(Saved data entries)

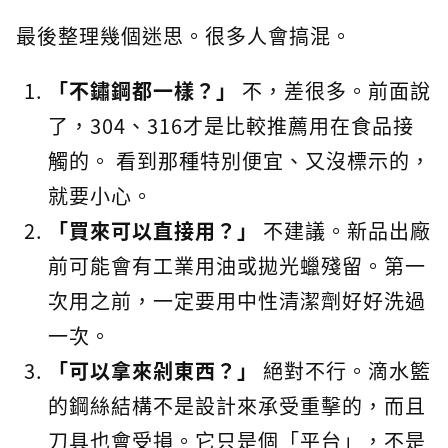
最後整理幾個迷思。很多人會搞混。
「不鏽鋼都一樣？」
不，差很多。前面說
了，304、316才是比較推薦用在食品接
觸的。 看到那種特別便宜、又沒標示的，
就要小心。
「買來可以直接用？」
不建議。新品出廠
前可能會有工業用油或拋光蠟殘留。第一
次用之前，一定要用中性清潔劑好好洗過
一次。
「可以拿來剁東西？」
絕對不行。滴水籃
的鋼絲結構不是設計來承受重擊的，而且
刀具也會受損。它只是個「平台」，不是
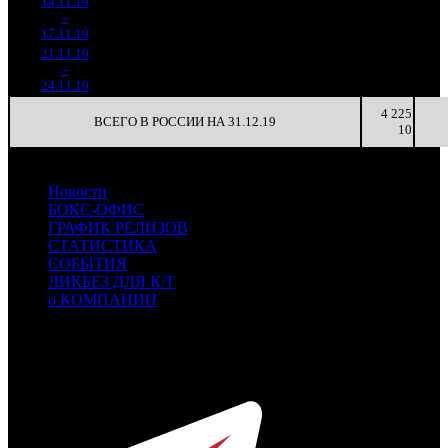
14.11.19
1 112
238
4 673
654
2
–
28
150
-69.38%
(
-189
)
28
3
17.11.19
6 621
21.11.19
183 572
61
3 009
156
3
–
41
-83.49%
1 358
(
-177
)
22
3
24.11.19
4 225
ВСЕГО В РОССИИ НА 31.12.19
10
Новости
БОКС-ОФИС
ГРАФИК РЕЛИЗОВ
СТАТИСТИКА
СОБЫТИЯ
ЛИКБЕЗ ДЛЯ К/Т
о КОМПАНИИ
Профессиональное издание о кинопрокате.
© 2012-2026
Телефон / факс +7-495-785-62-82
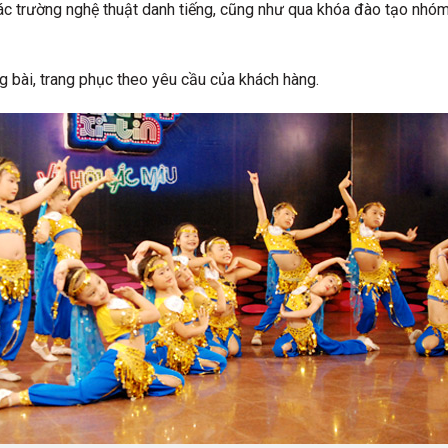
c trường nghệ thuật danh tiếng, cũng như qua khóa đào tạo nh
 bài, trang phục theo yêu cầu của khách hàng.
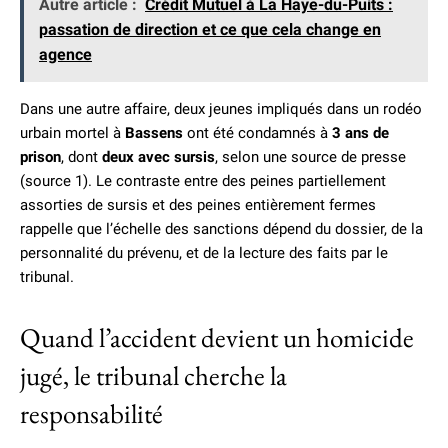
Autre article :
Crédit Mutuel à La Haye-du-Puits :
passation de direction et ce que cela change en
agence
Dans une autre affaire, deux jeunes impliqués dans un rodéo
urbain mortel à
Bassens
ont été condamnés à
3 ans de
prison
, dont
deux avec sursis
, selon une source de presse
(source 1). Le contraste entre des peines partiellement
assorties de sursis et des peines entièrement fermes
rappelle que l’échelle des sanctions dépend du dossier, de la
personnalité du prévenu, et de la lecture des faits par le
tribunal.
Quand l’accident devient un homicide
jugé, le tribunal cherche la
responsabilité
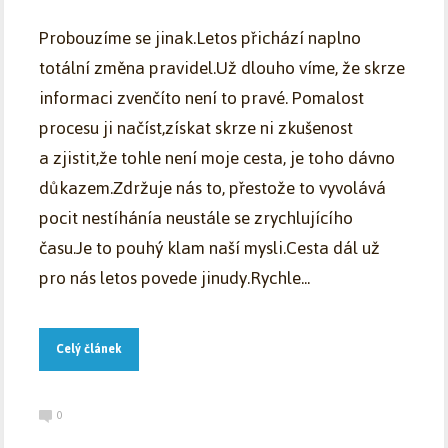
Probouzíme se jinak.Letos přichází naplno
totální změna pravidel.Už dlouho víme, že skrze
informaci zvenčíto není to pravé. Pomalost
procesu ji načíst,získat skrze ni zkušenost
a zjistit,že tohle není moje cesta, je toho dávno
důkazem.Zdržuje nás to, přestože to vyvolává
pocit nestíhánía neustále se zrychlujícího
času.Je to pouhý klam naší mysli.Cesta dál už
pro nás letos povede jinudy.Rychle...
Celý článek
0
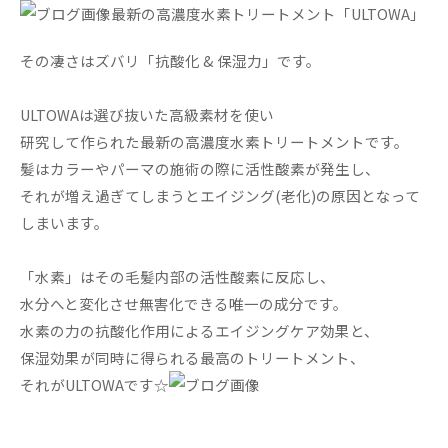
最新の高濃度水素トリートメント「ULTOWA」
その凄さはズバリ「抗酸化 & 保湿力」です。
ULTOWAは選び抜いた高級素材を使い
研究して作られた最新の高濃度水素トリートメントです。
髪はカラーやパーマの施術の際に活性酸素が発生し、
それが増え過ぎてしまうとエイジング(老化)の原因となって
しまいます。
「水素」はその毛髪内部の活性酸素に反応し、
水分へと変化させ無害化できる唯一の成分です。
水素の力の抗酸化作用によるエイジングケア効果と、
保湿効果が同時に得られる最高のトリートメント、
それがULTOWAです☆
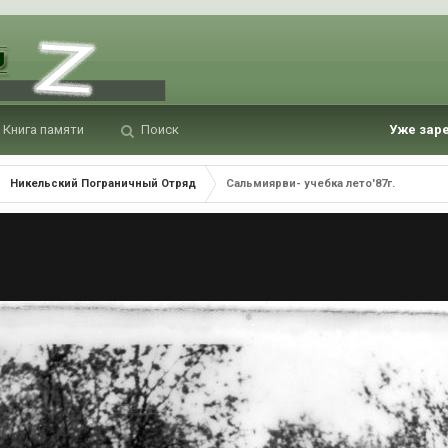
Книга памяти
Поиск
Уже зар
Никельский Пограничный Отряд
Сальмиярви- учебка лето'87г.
* * *
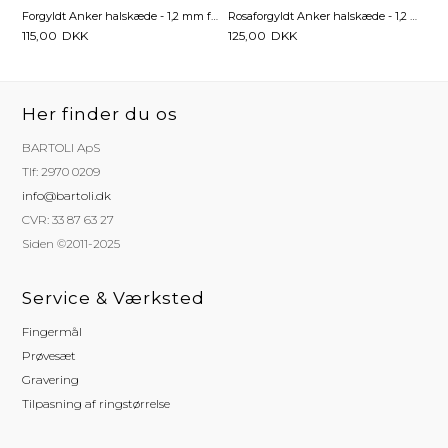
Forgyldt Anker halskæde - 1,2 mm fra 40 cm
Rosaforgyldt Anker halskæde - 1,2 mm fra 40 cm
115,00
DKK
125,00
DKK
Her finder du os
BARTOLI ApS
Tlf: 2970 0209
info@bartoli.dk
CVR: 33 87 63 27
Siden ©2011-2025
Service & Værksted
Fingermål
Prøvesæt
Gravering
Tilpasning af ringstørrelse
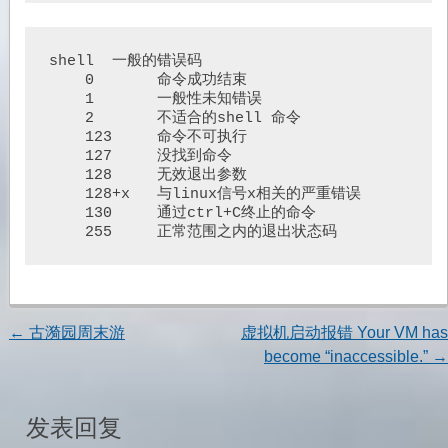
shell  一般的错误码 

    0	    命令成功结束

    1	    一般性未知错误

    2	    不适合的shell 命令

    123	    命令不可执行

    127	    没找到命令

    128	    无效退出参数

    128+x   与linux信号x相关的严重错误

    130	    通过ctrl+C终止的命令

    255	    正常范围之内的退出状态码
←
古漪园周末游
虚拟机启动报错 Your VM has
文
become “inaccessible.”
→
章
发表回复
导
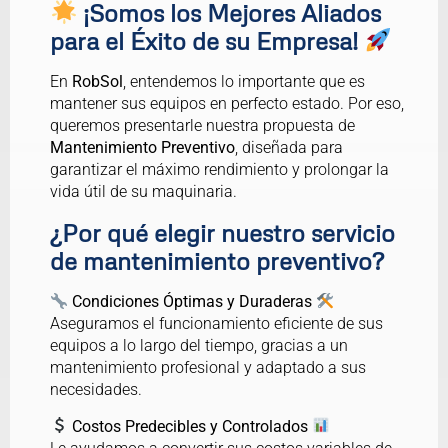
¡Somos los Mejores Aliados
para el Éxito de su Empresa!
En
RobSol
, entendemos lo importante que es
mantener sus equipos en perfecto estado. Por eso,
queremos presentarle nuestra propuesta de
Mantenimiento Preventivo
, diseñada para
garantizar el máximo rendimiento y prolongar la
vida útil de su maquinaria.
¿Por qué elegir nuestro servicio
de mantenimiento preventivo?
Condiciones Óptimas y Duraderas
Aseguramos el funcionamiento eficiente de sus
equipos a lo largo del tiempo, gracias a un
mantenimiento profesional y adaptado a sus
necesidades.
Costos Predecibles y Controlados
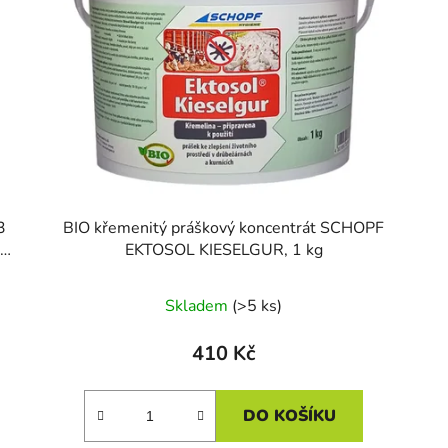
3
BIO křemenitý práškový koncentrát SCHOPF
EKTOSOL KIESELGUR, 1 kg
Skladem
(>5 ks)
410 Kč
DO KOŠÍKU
==
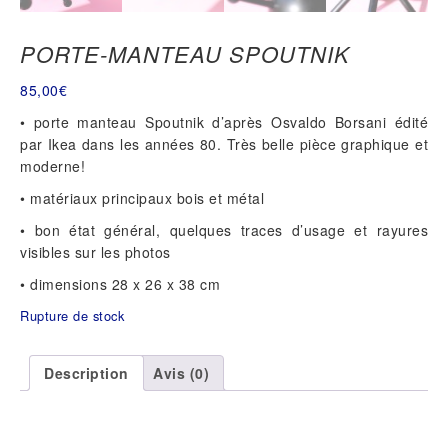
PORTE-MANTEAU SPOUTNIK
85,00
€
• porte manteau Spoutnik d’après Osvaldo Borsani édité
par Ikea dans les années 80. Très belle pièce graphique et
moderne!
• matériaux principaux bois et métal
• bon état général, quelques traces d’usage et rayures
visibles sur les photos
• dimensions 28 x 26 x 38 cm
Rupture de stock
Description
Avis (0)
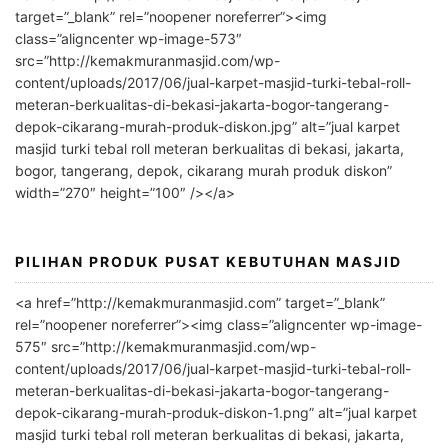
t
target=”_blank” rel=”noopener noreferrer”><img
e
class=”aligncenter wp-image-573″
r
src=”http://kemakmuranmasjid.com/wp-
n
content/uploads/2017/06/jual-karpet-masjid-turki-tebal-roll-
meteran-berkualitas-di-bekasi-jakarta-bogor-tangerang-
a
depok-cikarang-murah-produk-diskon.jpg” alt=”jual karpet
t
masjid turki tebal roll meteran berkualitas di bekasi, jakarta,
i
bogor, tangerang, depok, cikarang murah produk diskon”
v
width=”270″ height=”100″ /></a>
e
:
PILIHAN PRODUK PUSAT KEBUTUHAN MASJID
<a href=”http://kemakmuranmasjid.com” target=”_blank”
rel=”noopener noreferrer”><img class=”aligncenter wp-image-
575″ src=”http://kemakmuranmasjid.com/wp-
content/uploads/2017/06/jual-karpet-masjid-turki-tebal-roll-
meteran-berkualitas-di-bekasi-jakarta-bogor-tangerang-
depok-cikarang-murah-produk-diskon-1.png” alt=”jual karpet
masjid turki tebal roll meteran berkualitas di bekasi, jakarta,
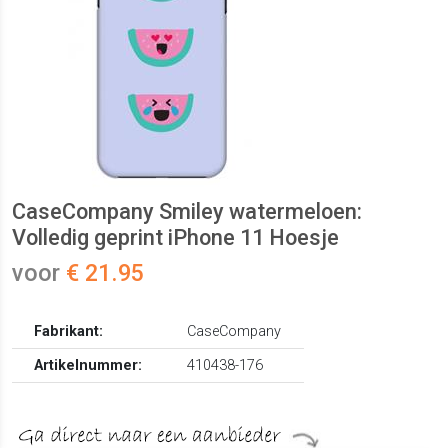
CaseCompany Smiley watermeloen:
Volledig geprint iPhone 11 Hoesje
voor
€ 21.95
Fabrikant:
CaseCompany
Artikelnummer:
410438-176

# Problem statement
Please convert the lines in the entries starting at the line containing "最後整理幾個迷思。很多人會搞混。" and ending at the line containing "刀具也會受損。它只是個「平台」，不是", both included, into a numbered list with one item per line. Leave out any blank lines.

# Worked solution
1. 最後整理幾個迷思。很多人會搞混。
2. 「不鏽鋼都一樣？」
3. 不，差很多。前面說
4. 了，304、316才是比較推薦用在食品接
5. 觸的。 看到那種特別便宜、又沒標示的，
6. 就要小心。
7. 「買來可以直接用？」
8. 不建議。新品出廠
9. 前可能會有工業用油或拋光蠟殘留。第一
10. 次用之前，一定要用中性清潔劑好好洗過
11. 一次。
12. 「可以拿來剁東西？」
13. 絕對不行。滴水籃
14. 的鋼絲結構不是設計來承受重擊的，而且
15. 刀具也會受損。它只是個「平台」，不是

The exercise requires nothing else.